No. Around is quite dense urban development, many office buildings, a huge residential area is being built three hundred meters away. It's strange, it seems strange to me that most industrial facilities are built without any thought. After all, they are at least the maximum size. And, in my opinion, this is simply ineffective, unprofitable – if there is a character at the construction site who cares about quality, then with the same, if not with a smaller budget, an event with spiritual potential occurs. But the main thing for the customer is quality. And the quality of such a building is automatically improved. For example, during the construction of the power plant, my Luxembourg colleagues carried out such strict supervision that none of my friends believe in the authenticity of the photographs, saying that it is impossible to build this way and that it is Photoshop. We have to show photos of the construction site “in progress” as proof.

Europe, Europe, and what about you with other continents?

You have hit the spot, just now there is a transcontinental spring. Opening of the first phase of Turn Park in Massachusetts in late May.

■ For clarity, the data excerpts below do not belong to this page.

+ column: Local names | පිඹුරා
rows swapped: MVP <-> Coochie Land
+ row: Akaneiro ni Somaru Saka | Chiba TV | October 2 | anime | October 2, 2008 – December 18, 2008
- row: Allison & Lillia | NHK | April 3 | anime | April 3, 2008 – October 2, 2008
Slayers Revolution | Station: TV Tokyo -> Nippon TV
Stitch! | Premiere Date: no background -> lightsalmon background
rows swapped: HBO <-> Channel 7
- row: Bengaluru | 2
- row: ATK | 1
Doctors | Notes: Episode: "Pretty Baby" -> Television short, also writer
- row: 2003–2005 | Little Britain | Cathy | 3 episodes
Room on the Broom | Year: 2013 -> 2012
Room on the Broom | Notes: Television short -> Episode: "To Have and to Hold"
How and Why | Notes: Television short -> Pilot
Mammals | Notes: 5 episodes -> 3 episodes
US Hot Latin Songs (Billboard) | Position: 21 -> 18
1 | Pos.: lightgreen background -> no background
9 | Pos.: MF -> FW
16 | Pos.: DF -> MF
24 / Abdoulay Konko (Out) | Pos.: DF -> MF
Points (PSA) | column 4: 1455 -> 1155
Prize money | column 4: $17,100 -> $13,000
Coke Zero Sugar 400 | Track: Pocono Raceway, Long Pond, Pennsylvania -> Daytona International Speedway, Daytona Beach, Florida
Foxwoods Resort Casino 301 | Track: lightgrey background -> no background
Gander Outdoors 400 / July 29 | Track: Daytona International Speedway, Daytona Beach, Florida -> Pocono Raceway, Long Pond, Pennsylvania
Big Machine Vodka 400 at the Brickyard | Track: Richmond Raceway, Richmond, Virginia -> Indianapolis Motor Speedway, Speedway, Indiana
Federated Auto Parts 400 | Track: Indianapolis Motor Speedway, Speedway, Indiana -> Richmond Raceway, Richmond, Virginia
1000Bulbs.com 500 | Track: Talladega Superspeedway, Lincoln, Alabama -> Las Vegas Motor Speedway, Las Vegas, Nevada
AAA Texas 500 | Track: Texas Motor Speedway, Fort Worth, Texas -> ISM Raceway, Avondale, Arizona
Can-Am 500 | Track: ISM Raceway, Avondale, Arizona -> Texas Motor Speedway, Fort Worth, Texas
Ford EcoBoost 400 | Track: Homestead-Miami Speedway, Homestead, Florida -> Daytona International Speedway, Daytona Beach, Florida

It is a cultural center and sculpture park. Two years of hard work. This is exactly the kind of project that we talked about: it seems that everything will be done – from philosophy to a nail. And after that, immediately work on the Japanese project in Susu. Bus stations will be built there, a very social project. But out of superstition, let's talk about these projects after the opening day and implementation. You know, architectural practice cuts the imagination.